25 years, is that a long time for a company? Is this the perfect time for summarising a certain stage, and time for afterthought?

History, summaries, anniversaries… they’re all very nice, but why do you want to take this opportunity to put me in a museum? I don’t like being on display and I don’t feel well being locked inside a case. If you ask me how I feel celebrating the 25th anniversary of my company, I would say I feel like its peer; that is, I feel like I was 25 (laughs).

What is the source your well-being?

I think that many active people know what I’m talking about because being active in various fields, including business, makes us feel better and younger. Do I need to give you any specific examples? Sure, there are also examples of people who after being professionally active for 25 years and struggling with a free market economy will admit to feeling tired and burnt out. I understand this because everyone is different and reacts in their own way. For me being active, having the possibility to create the company’s vision statement, drives me and gives me something what is now called a positive kick, losing track of time there for a moment. Anyway, I feel that the most important challenges are still before me.

Can you imagine WIŚNIOWSKI in 25 years’ time? 

Don’t get me wrong and don’t think that I don’t appreciate what we have accomplished over the past 25 years. I really appreciate it and I ponder on the past. We have been very successful and let’s leave it at that, at least for now. And now, please imagine me sitting comfortably in an armchair and thinking every single day about how wonderful I am, how much I have achieved in my field, letting my success go to my head. In a very short time that would lead to a terrible disaster. Modern history is full of examples of companies (I won’t give you their names because it’s public knowledge), world-class giants, leaders in their field, who thought that they were immortal and that their success would last forever. Success is intoxicating, especially if you can’t wrap your head around it. If you have too much then it can be deadly and become a trap. This is why I personally believe that it is most important to think about the future. Speaking the company’s language: raising awareness of thinking about the future at each organisational level is a part of this strategy. If the habit of thinking about the future becomes a part of our job then, in a very short time, we can expect spectacular results.

If, during the anniversary, the word “future” is more important than “past”, what kind of future can you see in your crystal ball?

Please, don’t make jokes. The company’s outlook is not the result of some magic spells and wishful thinking. I can predict the future of our company roughly, of course, but based on hard data and concrete figures. One day an entrepreneur said in an interview that mathematics and economic balance are the most important in his company. The vision of our future has also its basis in economic balance and not in the crystal ball.

What is the time-perspective for Andrzej Wiśniowski’s plans?

I think it won’t come as a surprise if I admit that the plan for my plant’s expansion spans more than 10 years. I mean the expansion of the plant including the products, which should also undergo constant change. How will the company look in 10 years’ time? We need to remember that we are operating in a place that does not allow bold spatial planning. Hence, we are looking for innovative solutions, such as large underground car parks that can save space under new office buildings and production facilities.

When you look into the future, even 10 years ahead, what is the first word to come to mind?

----

**Work order:**
Rewrite the anniversary interview from "I think that" up to and including "still before me.", putting "burst of energy" in place of "positive kick".

Collected data:
----

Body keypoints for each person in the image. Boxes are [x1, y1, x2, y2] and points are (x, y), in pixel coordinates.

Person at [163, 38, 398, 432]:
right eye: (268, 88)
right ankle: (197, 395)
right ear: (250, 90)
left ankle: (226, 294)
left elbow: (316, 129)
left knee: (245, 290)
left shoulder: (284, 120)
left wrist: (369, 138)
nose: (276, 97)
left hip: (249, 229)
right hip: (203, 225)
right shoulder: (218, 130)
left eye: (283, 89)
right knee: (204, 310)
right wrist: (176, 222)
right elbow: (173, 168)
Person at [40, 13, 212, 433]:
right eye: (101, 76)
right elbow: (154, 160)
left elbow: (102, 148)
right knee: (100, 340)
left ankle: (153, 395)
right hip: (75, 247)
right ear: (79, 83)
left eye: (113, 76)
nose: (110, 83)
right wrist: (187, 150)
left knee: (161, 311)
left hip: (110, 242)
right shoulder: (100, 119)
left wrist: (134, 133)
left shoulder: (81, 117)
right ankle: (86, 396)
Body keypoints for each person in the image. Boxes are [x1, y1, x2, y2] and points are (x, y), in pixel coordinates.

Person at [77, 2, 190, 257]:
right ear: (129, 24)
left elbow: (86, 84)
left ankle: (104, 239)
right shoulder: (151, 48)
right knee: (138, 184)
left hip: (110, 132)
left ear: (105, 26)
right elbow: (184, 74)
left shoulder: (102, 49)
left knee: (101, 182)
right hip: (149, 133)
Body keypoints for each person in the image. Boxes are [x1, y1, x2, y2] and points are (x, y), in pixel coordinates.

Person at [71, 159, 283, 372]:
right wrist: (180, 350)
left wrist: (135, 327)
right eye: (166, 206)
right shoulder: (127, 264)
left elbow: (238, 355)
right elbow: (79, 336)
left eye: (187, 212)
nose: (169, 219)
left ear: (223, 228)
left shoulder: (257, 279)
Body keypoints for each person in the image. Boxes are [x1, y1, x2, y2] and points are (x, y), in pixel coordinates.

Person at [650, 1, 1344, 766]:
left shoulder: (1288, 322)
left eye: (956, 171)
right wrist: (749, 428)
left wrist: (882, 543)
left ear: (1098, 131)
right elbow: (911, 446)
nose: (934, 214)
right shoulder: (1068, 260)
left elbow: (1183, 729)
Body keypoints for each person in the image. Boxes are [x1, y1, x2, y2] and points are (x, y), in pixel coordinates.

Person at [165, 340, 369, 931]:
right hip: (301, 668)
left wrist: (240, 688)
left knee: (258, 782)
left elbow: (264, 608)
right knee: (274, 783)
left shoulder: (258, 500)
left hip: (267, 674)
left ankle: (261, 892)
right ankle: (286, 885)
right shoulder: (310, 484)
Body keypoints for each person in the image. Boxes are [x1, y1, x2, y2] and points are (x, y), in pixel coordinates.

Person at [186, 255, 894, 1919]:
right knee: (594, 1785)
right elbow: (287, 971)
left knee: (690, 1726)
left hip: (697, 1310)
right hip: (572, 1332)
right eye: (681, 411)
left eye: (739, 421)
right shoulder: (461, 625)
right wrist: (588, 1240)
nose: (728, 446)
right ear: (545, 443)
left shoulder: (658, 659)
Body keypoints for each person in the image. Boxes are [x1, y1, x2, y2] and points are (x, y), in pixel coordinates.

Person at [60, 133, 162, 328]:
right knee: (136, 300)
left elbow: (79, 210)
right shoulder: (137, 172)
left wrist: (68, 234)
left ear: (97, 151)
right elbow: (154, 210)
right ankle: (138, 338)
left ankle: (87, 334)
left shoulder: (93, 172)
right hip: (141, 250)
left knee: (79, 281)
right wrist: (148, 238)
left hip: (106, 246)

----

**Exercise result:**
I think that many active people know what I’m talking about because being active in various fields, including business, makes us feel better and younger. Do I need to give you any specific examples? Sure, there are also examples of people who after being professionally active for 25 years and struggling with a free market economy will admit to feeling tired and burnt out. I understand this because everyone is different and reacts in their own way. For me being active, having the possibility to create the company’s vision statement, drives me and gives me something what is now called a burst of energy, losing track of time there for a moment. Anyway, I feel that the most important challenges are still before me.